You're not there to hook up with other interns though - you're there to get an offer. "You see interns getting drunk at networking events and flirting with the male employees," says one associate. "This gets you a reputation - especially if you're female." Instead, she says you want to forge in-office connections with the managing directors who matter.
Failing to observe security procedures
Like all of London, banks are on high alert. As an intern, you don't want to trigger a security warning. At one European bank last year an intern sent a pack of presentations to a private equity office for a sell-side presentation. However, the intern didn't specify the return address. When the package arrived, it was deemed suspicious because there was no return address, and was blown up.
Talking too much too soon
Joseph Mauro, a former Goldman Sachs partner, offered interns advice on Twitter after he quit last June. For the first three weeks of any banking internship, he said you should spend 10% of your time talking and 90% of your time listening. It's all about learning.
Expressing your own opinions
Similarly, if you want to convert a Goldman Sachs securities internship, Mauro says you need to walk before you can run. "It's too early to have you own [view]," he says. "But you better know the house view."
Forgetting to familiarize yourself with basics before the internship begins
Another intern made an entire PowerPoint presentation using only the "drawing" tool in PowerPoint and no Excel at all. Every chart and bar graph was meticulously hand-drawn. The VP and associate didn't even discover this until the intern left.
"When I started out as a summer intern, I read all the investor prospectuses, research reports, investment products' marketing literature, investor education materials, business press articles where my team was mentioned, especially relevant industry newsletters, etc. going back 2 years starting with the most recent (approx. 3,500-4,000 pages in all) in the first 3 weeks of the internship," says one successful intern.
Getting the coffee run wrong
It may not seem like a big deal, but it is.
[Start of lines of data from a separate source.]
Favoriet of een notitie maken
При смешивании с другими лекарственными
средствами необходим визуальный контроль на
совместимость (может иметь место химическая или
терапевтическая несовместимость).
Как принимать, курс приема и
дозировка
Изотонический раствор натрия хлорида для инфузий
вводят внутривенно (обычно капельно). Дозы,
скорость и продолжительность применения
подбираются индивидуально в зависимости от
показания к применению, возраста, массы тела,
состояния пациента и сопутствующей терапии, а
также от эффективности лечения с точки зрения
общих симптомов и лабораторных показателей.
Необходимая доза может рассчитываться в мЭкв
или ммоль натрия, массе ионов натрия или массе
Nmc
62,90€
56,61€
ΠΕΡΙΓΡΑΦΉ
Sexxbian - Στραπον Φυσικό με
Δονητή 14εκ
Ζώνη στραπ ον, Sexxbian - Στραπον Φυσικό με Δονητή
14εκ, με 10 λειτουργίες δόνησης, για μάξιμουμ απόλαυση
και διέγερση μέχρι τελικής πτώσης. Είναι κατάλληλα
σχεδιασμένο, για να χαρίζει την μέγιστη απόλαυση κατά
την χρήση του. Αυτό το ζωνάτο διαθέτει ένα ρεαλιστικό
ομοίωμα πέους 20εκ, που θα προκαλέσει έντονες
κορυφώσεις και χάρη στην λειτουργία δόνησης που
As an intern you need to be organized and on time with lunch and coffee orders, especially when you're dealing with MDs.
Not being the first person on the desk
You need to get the basics right, says one associate: "Coming in first, leaving last, taking notes diligently, asking smart questions, avoiding errors."
Sleeping in the toilets
You're going to be tired, but if you get caught sleeping at work it will be over. The toilets are not a bed.
Over-promising and under-delivering
"Don’t insist that you can deliver something in a few hours when it will take a day," say ex-M&A bankers Thomas Viguier and Guillaume Tardy-Joubert of Coaching Assembly.
If you're being handed a lot of work (this may not happen), Mae Busch, a former COO of Morgan Stanley Europe suggests you ask for advice on prioritizing your workload. She advises all young bankers to say, “I’d love to take that on too, but I’ve got three other projects. How would you like me to prioritize this because it won’t be possible to do them all.”
Wearing ostentatious jewelry or clothing
"Leave your Breitling at home," says one trader. "The watch your mamma gave you for getting to uni is NOT a good show. Unless your people are hedge fund managers and you will bring their biz on the floor, no one likes a spoiled brat as a junior."
Failing to ask questions and then failing to remember the answers to the questions
"Not paying attention to what you're being taught and then asking questions that show you're not listening is a common fault," says one VP.
not paying attention to what someone is telling you and then questions you to find out you're not listening - not remembering names
Failing to connect with anyone
An intern who didn't get an offer told us the personal connection was where he went wrong: “90% of the interns are capable, so ultimately it’s all about finding a team you can click with. Unless you’re a complete genius, the team aren’t going to take you unless you fit in. ”
Forgetting people's names
Forgetting names is a no-no. "At the end of the first week you need to know the names of everyone on your team and the surrounding teams," says one VP.